So drunk i had to piss sitting down...
Where are you???
With some dude on the way to his house to blaze
You went back to a stranger's house????
He isn't a stranger...he used to be on kids, inc.
I love LA.
You can't just hum the Jaws theme song when you pull down my pants.
He shoved his balls through an egg carton and showed us a picture. They were surprisingly egg-like.
Note to self. Don't order a $10 bottle of wine on a 40 min flight because it seems like a good deal.
God you're perfect.
I am. So drunk right now.

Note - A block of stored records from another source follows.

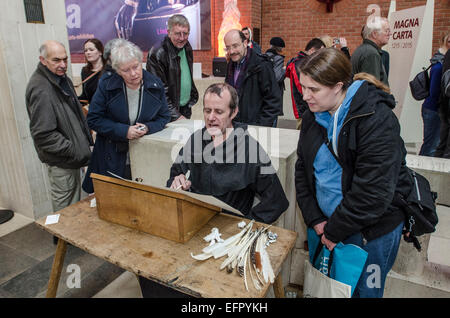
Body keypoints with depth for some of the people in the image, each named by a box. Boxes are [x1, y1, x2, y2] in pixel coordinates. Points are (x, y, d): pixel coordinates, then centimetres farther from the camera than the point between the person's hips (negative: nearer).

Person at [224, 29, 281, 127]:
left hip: (255, 126, -6)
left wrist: (262, 127, -18)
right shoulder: (231, 65, 9)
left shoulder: (262, 66, -14)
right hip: (234, 125, 6)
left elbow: (273, 101, -14)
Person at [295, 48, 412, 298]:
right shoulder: (313, 116, 0)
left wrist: (334, 231, -16)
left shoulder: (377, 119, -21)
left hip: (372, 230, -5)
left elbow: (373, 192, -24)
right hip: (327, 222, 6)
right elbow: (303, 169, 4)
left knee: (364, 290, 11)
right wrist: (314, 219, -5)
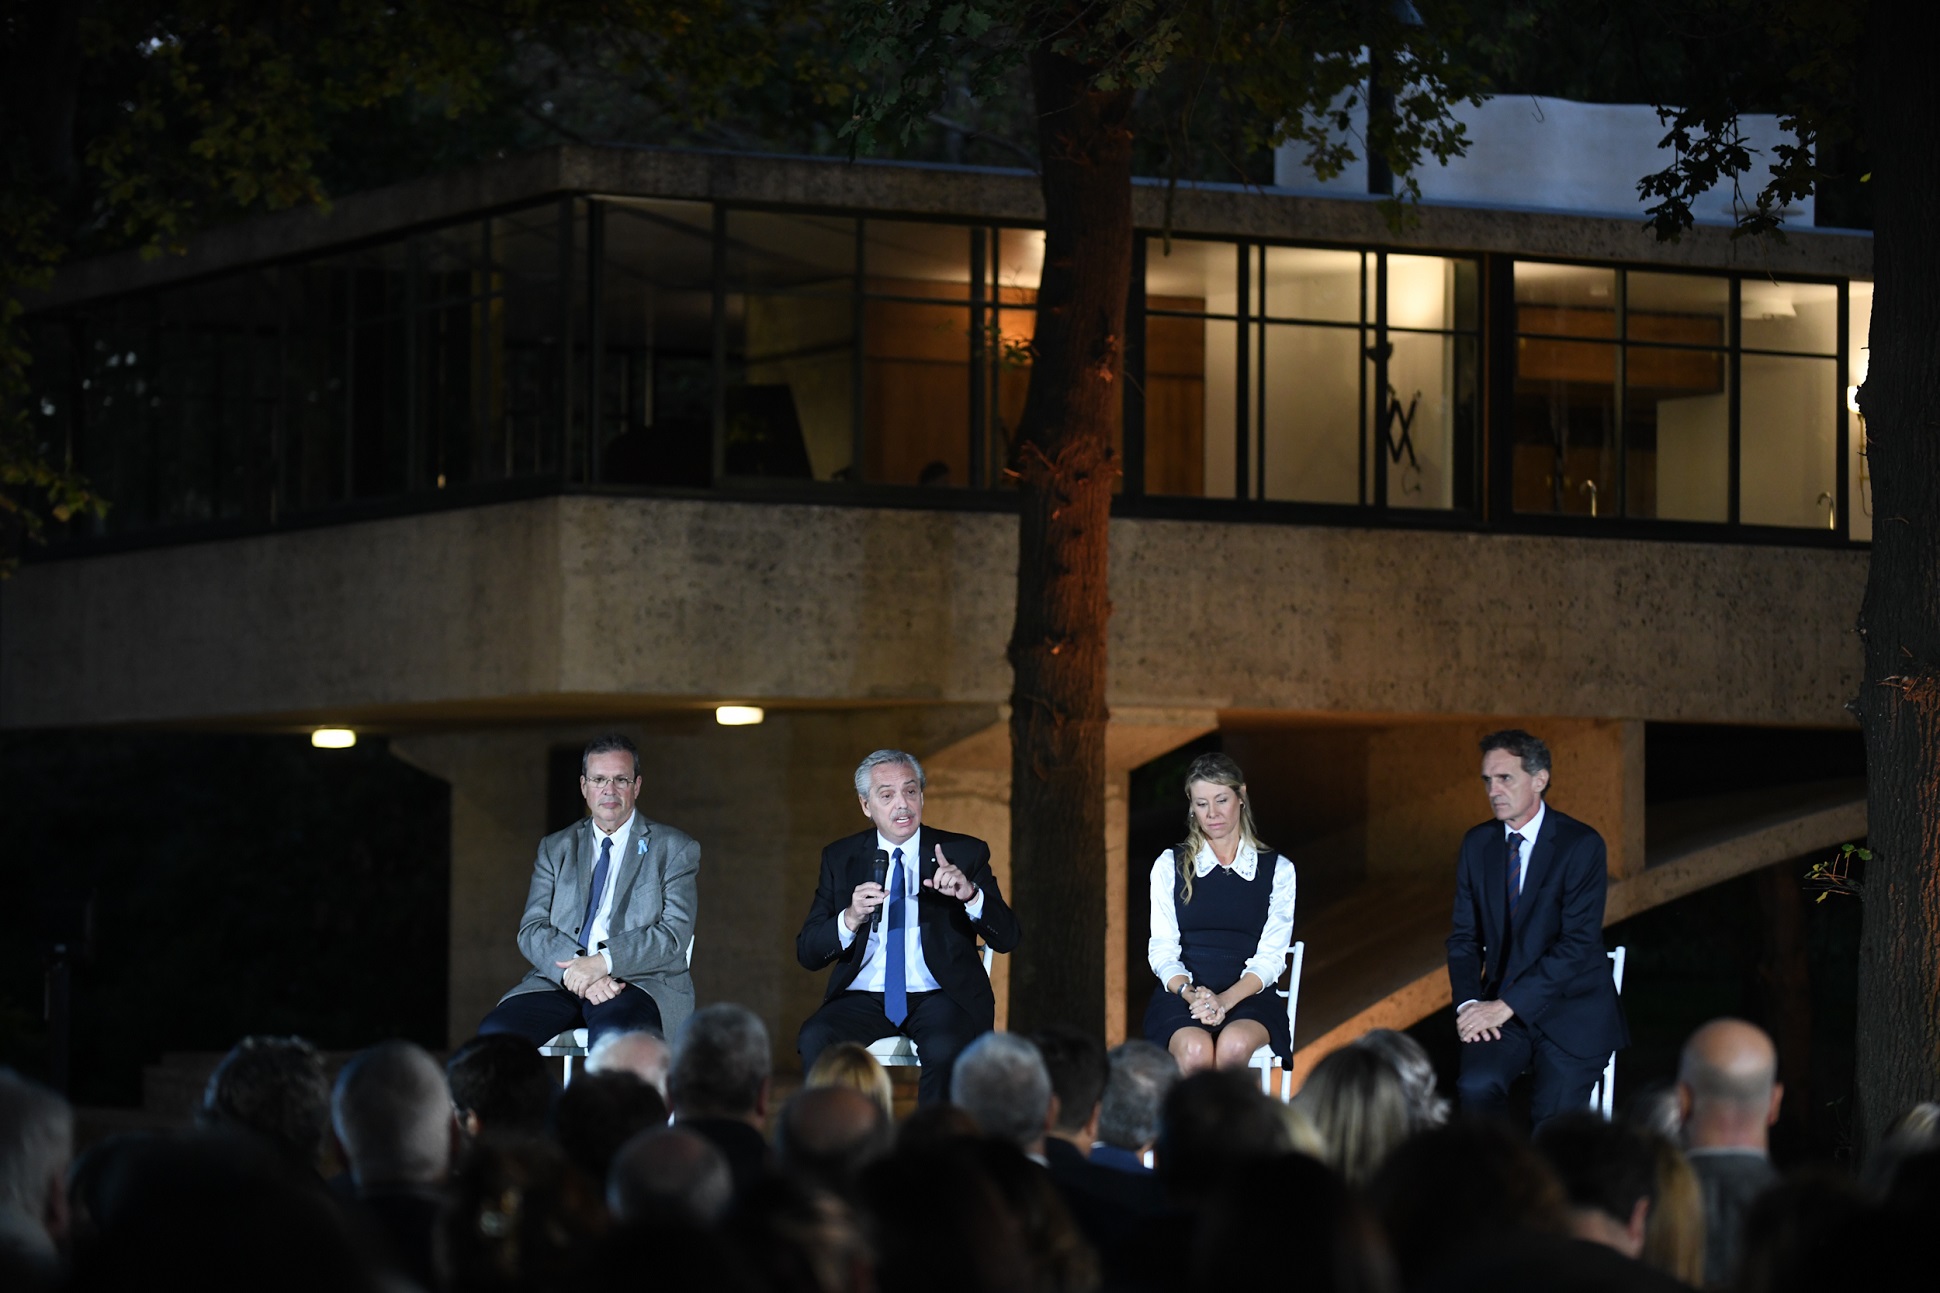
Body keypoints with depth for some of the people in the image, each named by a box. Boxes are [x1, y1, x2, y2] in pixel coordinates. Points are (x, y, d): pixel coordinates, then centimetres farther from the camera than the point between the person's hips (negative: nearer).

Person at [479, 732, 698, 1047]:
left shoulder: (674, 849, 10)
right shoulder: (555, 849, 19)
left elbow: (674, 933, -3)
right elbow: (533, 930, 7)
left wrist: (603, 962, -18)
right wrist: (578, 971, -14)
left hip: (640, 980, -3)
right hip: (562, 977, 3)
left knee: (613, 1033, -39)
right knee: (494, 1032, -26)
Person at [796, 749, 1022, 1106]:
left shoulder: (964, 854, 7)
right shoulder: (840, 859, 11)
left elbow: (1007, 938, -1)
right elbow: (807, 953, 4)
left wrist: (970, 894, -21)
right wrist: (850, 920, -16)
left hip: (939, 996, -2)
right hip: (864, 997, 2)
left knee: (945, 1048, -35)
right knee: (814, 1040, -29)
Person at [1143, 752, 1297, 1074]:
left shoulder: (1277, 870, 12)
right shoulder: (1170, 865, 15)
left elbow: (1271, 956, 3)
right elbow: (1162, 950, 6)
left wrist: (1226, 999, -16)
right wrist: (1189, 993, -15)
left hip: (1248, 997, 0)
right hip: (1181, 995, 0)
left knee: (1234, 1045, -37)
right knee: (1195, 1049, -35)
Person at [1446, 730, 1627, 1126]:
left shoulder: (1581, 845, -9)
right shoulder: (1477, 844, 8)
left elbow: (1577, 944, -16)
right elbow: (1464, 936, 11)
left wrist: (1505, 1005, -20)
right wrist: (1468, 1002, -10)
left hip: (1571, 1011, -3)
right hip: (1503, 1010, 3)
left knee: (1553, 1119, -20)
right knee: (1476, 1086, -25)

Good work, Frontier.
dont iron anything. we fucked on the ironing board. details to follow.
I think it's safe to say I'm rolling my hypothetical balls off
Sometimes I think I'm witty and funny, and then I realize it 3pm and I'm drunk
Sexting Captain while emailing my eharmony match about my low key weekend is hard.
How is it that I, the only one that didn't drink last night, was the only one puking out the car window?
He walked in wearing nothing but a WWF belt and yelled "THE CHAMP... IS... HEEERE!!!"
Annoying and petty is the name of the game and I'm the MVP.
Holding your hair back while you puked wasn't a choice. I was handcuffed to you.
This is Ryan, Kristin's husband. I don't know if you meant to send that pic to me at 3am. You may want to call Kristin. Neat piercing though.
I took out a life ins. policy Thursday. It's okay I can die in Nashville now.